Effect of Welding Parameters on Nanostructured Fe-(C, B)-(Cr, Nb) Alloys

New nanostructured Fe-(Nb,Cr)-(C,B) multicomponent alloys have been developed for hardfacing application. They have better wear resistance than traditional Fe-Cr-C alloys. The nano-alpha-Fe, eutectic and hard carboborides phases of the weld metal usually show variations with the welding procedure. 6 test samples with different heat input were welded. It was observed that the percentage of eutectic phase and the distance between carboborides increased for the high heat input. Microhardness of eutectic phases showed a linear relationship with the spacing. Samples with high percentage of alpha-Fe phases showed a severe plastic deformation. Wear resistance was optimal for thinner eutectics phases. The presence of needles carboborides improved wear resistance.

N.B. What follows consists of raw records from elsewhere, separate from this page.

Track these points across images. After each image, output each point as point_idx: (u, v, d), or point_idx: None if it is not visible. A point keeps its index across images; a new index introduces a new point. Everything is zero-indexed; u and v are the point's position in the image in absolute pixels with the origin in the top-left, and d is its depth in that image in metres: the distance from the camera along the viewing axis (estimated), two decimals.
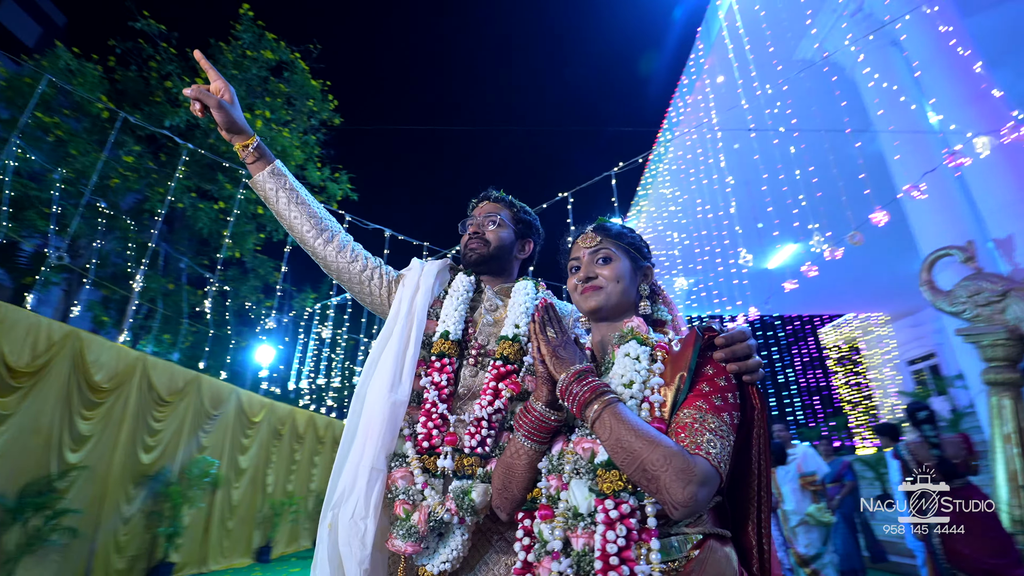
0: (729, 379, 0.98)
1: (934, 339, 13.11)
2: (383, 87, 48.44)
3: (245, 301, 8.70)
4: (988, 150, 3.60)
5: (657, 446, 0.84)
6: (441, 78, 48.28)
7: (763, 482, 0.98)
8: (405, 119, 49.84)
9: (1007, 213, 4.51)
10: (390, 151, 46.66)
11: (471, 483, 1.12)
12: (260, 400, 8.40)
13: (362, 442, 1.15)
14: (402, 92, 49.22)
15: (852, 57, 5.20)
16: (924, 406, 4.46)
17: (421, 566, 1.08)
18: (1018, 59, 5.21)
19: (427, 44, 46.87)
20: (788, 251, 9.83)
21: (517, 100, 47.07)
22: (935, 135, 4.20)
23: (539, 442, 1.03)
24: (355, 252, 1.43)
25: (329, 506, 1.11)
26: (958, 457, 4.06)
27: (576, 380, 0.96)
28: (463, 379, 1.29)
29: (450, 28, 44.39)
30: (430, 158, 50.47)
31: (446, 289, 1.43)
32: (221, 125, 1.30)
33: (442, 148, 54.07)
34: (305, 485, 9.77)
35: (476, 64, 47.12)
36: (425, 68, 47.50)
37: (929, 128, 4.43)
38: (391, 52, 46.71)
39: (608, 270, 1.15)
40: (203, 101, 1.25)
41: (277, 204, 1.38)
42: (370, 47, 44.48)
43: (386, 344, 1.30)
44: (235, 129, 1.32)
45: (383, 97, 48.03)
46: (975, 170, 4.37)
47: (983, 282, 4.62)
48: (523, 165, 48.87)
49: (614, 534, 0.85)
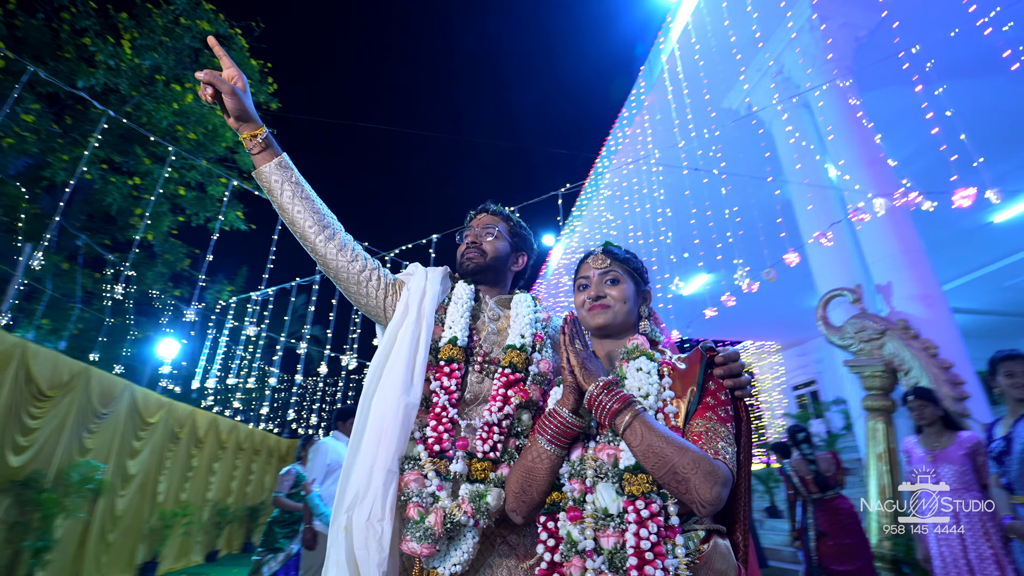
0: (727, 393, 1.11)
1: (816, 368, 14.81)
2: (327, 79, 46.34)
3: (150, 289, 7.83)
4: (884, 210, 4.24)
5: (686, 451, 0.94)
6: (390, 80, 47.20)
7: (746, 484, 1.12)
8: (347, 115, 47.85)
9: (888, 264, 5.28)
10: (329, 145, 44.79)
11: (486, 487, 1.15)
12: (158, 399, 7.60)
13: (375, 444, 1.14)
14: (347, 87, 47.44)
15: (775, 113, 5.88)
16: (802, 428, 5.08)
17: (433, 568, 1.09)
18: (905, 133, 6.17)
19: (379, 44, 45.70)
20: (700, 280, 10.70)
21: (463, 111, 47.11)
22: (840, 191, 4.86)
23: (561, 447, 1.09)
24: (355, 252, 1.41)
25: (342, 508, 1.08)
26: (830, 471, 4.62)
27: (605, 391, 1.03)
28: (469, 385, 1.32)
29: (405, 32, 43.66)
30: (370, 157, 48.91)
31: (449, 296, 1.44)
32: (232, 112, 1.25)
33: (383, 149, 52.64)
34: (201, 494, 8.93)
35: (426, 71, 46.64)
36: (374, 67, 46.19)
37: (835, 184, 5.11)
38: (341, 46, 44.95)
39: (616, 291, 1.26)
40: (216, 86, 1.21)
41: (281, 197, 1.33)
42: (320, 37, 42.50)
43: (393, 346, 1.29)
44: (245, 117, 1.27)
45: (326, 89, 46.03)
46: (865, 224, 5.10)
47: (867, 321, 5.36)
48: (463, 174, 48.90)
49: (647, 531, 0.92)
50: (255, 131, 1.28)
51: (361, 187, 48.55)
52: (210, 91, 1.21)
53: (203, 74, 1.20)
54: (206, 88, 1.21)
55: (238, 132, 1.30)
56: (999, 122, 6.41)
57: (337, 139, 51.65)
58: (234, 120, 1.26)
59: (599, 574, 0.95)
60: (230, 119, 1.27)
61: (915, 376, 4.91)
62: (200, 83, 1.23)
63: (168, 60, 6.16)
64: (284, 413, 13.90)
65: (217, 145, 6.65)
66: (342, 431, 4.29)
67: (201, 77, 1.20)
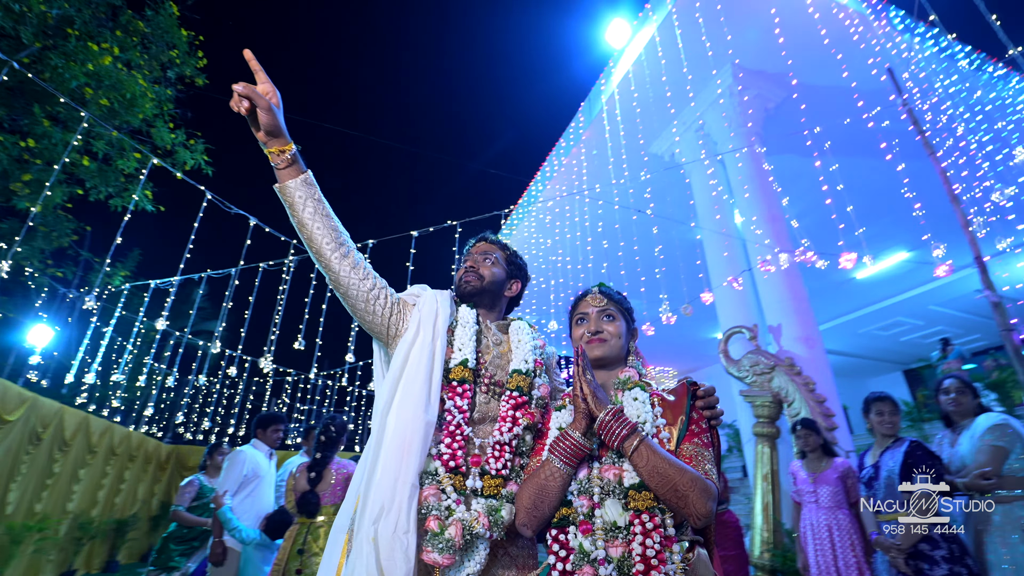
0: (707, 422, 1.31)
1: None
2: (268, 65, 43.11)
3: (25, 265, 6.71)
4: (787, 264, 4.92)
5: (685, 472, 1.11)
6: (332, 75, 45.03)
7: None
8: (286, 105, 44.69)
9: (779, 308, 6.07)
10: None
11: (499, 502, 1.23)
12: (19, 392, 6.56)
13: (397, 458, 1.18)
14: (289, 76, 44.53)
15: (699, 166, 6.57)
16: None
17: None
18: (804, 198, 7.16)
19: (326, 39, 43.49)
20: None
21: (405, 117, 46.06)
22: (749, 242, 5.55)
23: (571, 467, 1.21)
24: (366, 270, 1.43)
25: (368, 521, 1.11)
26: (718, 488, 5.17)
27: (614, 418, 1.18)
28: (478, 405, 1.40)
29: (354, 30, 42.04)
30: (308, 152, 46.22)
31: (456, 319, 1.52)
32: (264, 127, 1.25)
33: (321, 146, 50.00)
34: (61, 505, 7.78)
35: (370, 71, 45.11)
36: (318, 61, 43.84)
37: (742, 235, 5.82)
38: (288, 32, 42.08)
39: (612, 327, 1.44)
40: (254, 101, 1.21)
41: (302, 213, 1.33)
42: (265, 16, 39.45)
43: (407, 363, 1.34)
44: (276, 133, 1.27)
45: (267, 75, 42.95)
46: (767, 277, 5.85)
47: (760, 356, 6.09)
48: (401, 183, 47.70)
49: (651, 541, 1.07)
50: (284, 147, 1.29)
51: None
52: (246, 104, 1.21)
53: (241, 87, 1.20)
54: (242, 101, 1.21)
55: (265, 146, 1.30)
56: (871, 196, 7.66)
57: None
58: (264, 135, 1.26)
59: None
60: (259, 133, 1.27)
61: (797, 407, 5.67)
62: (236, 94, 1.21)
63: (83, 14, 5.48)
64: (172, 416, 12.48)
65: (133, 116, 5.99)
66: (263, 440, 4.05)
67: (239, 90, 1.20)
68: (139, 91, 5.70)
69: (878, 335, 14.54)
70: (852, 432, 6.48)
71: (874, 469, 2.96)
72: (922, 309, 12.85)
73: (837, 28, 5.86)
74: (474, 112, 45.48)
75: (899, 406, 3.14)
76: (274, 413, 4.22)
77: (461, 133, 45.67)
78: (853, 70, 5.81)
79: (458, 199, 42.99)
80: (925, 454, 2.73)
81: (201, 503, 4.27)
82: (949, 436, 2.99)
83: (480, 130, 46.19)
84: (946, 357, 10.15)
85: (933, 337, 13.65)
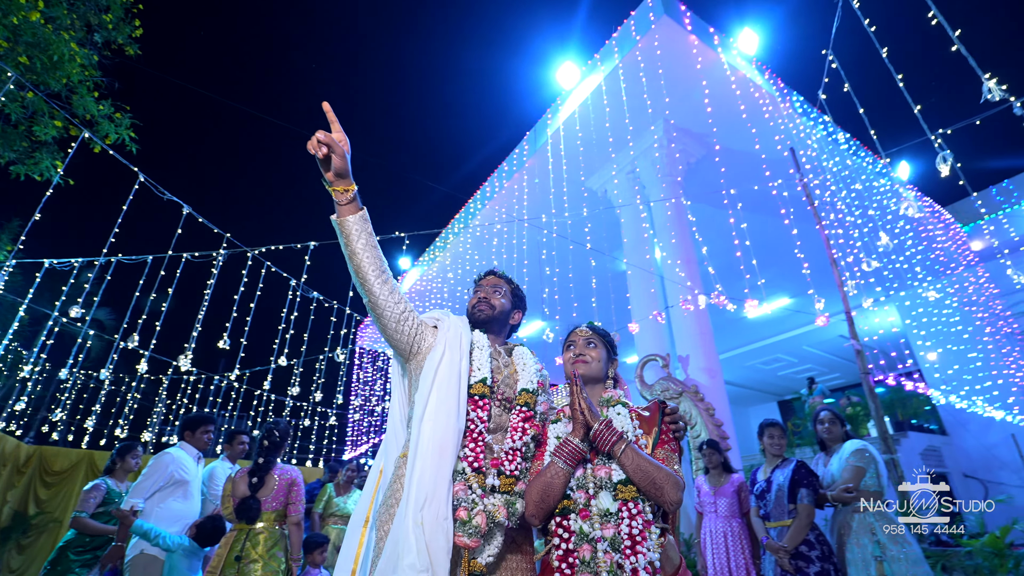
0: (672, 433, 1.65)
1: None
2: (213, 46, 39.42)
3: None
4: (704, 304, 5.62)
5: (660, 470, 1.43)
6: (280, 65, 42.19)
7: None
8: (229, 91, 41.06)
9: (688, 341, 6.83)
10: (204, 119, 37.94)
11: (513, 497, 1.48)
12: None
13: (437, 459, 1.39)
14: (233, 59, 40.87)
15: (634, 208, 7.25)
16: None
17: (474, 559, 1.37)
18: (718, 248, 8.12)
19: (277, 28, 40.71)
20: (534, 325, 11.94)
21: (354, 118, 44.30)
22: (671, 281, 6.25)
23: (571, 467, 1.49)
24: (400, 295, 1.63)
25: (414, 509, 1.30)
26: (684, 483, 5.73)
27: (606, 427, 1.49)
28: (493, 417, 1.63)
29: (308, 24, 39.86)
30: (247, 143, 42.55)
31: (472, 342, 1.74)
32: (336, 170, 1.43)
33: (263, 137, 46.22)
34: None
35: (319, 65, 42.94)
36: (276, 51, 40.89)
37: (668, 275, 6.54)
38: (243, 18, 38.78)
39: (593, 352, 1.77)
40: (332, 148, 1.40)
41: (356, 244, 1.51)
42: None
43: (435, 377, 1.55)
44: (344, 175, 1.46)
45: (209, 56, 39.20)
46: (677, 309, 6.58)
47: (670, 383, 6.80)
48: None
49: (635, 524, 1.38)
50: (348, 187, 1.48)
51: (222, 166, 41.72)
52: (324, 150, 1.39)
53: (323, 135, 1.39)
54: (321, 147, 1.38)
55: (331, 185, 1.48)
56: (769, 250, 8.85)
57: (209, 110, 43.86)
58: (333, 175, 1.45)
59: (605, 554, 1.37)
60: (329, 174, 1.45)
61: (698, 430, 6.38)
62: (317, 142, 1.39)
63: None
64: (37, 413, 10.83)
65: (55, 79, 5.45)
66: (191, 442, 3.87)
67: (320, 138, 1.39)
68: (67, 54, 5.21)
69: (760, 368, 16.44)
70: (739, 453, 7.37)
71: (767, 483, 3.53)
72: (797, 348, 14.79)
73: (752, 104, 6.85)
74: (419, 123, 45.18)
75: (786, 431, 3.79)
76: (203, 415, 4.04)
77: (405, 143, 45.10)
78: (763, 142, 6.83)
79: (400, 206, 42.22)
80: (807, 472, 3.35)
81: (107, 509, 3.93)
82: (823, 458, 3.66)
83: (423, 142, 45.92)
84: (812, 393, 11.84)
85: (804, 373, 15.76)
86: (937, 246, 9.63)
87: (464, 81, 42.04)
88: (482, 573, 1.36)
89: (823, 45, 4.96)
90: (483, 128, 42.42)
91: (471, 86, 41.80)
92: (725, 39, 6.97)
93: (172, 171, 33.40)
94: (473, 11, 38.73)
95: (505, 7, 38.13)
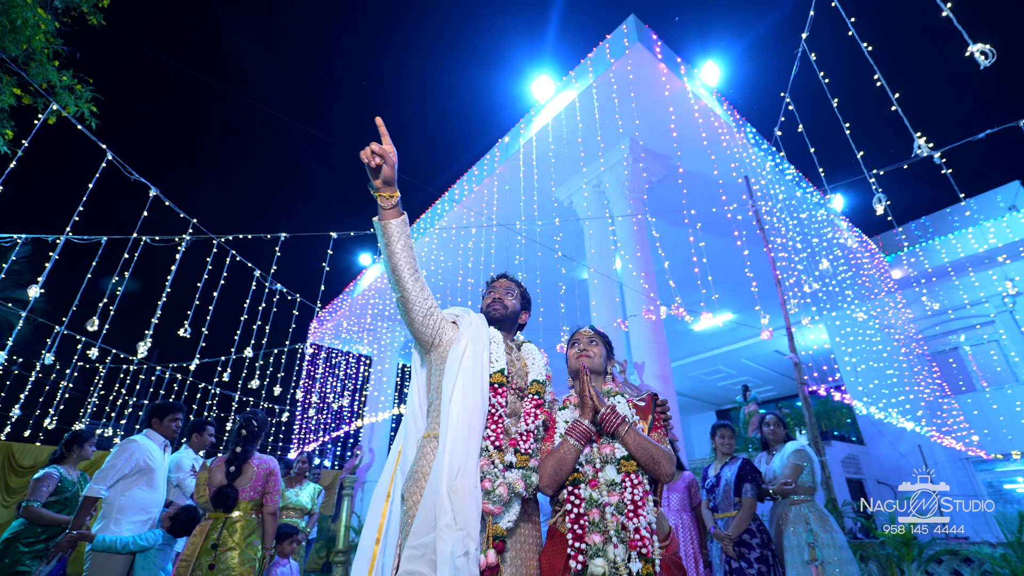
0: (663, 420, 1.91)
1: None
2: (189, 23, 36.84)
3: None
4: (665, 315, 6.02)
5: (657, 447, 1.68)
6: (256, 46, 40.19)
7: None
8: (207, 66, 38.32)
9: (644, 349, 7.24)
10: (174, 98, 35.42)
11: (529, 472, 1.67)
12: None
13: (467, 436, 1.57)
14: (207, 38, 38.45)
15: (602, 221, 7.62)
16: None
17: (496, 524, 1.55)
18: (679, 264, 8.63)
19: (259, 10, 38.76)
20: None
21: (331, 116, 42.84)
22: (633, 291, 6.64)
23: (581, 444, 1.72)
24: (428, 291, 1.81)
25: (447, 478, 1.46)
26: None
27: (612, 412, 1.73)
28: (509, 403, 1.82)
29: (307, 24, 38.35)
30: (226, 129, 40.10)
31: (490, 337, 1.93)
32: (384, 179, 1.61)
33: (237, 122, 43.70)
34: None
35: (293, 46, 41.31)
36: (253, 30, 38.86)
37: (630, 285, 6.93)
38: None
39: (595, 349, 2.02)
40: (385, 159, 1.58)
41: (395, 245, 1.68)
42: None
43: (460, 367, 1.72)
44: (391, 183, 1.65)
45: (182, 32, 36.73)
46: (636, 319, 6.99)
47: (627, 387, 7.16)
48: (313, 172, 44.16)
49: (636, 492, 1.62)
50: (394, 193, 1.67)
51: (188, 144, 39.18)
52: (378, 160, 1.55)
53: (377, 146, 1.56)
54: (375, 157, 1.55)
55: (378, 191, 1.65)
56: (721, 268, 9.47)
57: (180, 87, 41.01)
58: (381, 183, 1.61)
59: (612, 516, 1.59)
60: (377, 181, 1.61)
61: None
62: (371, 152, 1.55)
63: None
64: None
65: (13, 44, 5.13)
66: (158, 430, 3.80)
67: (376, 149, 1.56)
68: (31, 19, 4.93)
69: (702, 379, 17.39)
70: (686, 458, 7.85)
71: (716, 479, 3.90)
72: (736, 361, 15.77)
73: (712, 132, 7.40)
74: (396, 113, 44.54)
75: (735, 432, 4.18)
76: (171, 403, 3.96)
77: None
78: (720, 168, 7.39)
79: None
80: (752, 469, 3.73)
81: (60, 498, 3.77)
82: (766, 456, 4.08)
83: (400, 149, 45.39)
84: (747, 400, 12.70)
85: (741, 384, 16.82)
86: (864, 273, 10.66)
87: (441, 91, 42.05)
88: (503, 536, 1.55)
89: (776, 82, 5.51)
90: (459, 137, 42.59)
91: (448, 96, 41.90)
92: (691, 69, 7.50)
93: (133, 149, 31.30)
94: (452, 24, 38.85)
95: (484, 22, 38.54)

针对堆焊应用场景，本研究研发了新型纳米结构Fe-(Nb,Cr)-(C,B)多组元合金。该合金的耐磨性能优于传统Fe-Cr-C合金。焊缝金属中的纳米α-Fe相、共晶相及硬质碳硼化物（carboboride）相通常会随焊接工艺产生变化。本次实验采用不同热输入量焊接了6个测试试样。观测结果表明，当热输入量较高时，共晶相占比与碳硼化物间距均出现增大。共晶相的显微硬度与该间距呈线性相关关系。α-Fe相占比较高的试样发生了严重的塑性变形。当共晶相厚度较小时，合金耐磨性能达到最优。针状碳硼化物的存在可有效提升合金耐磨性能。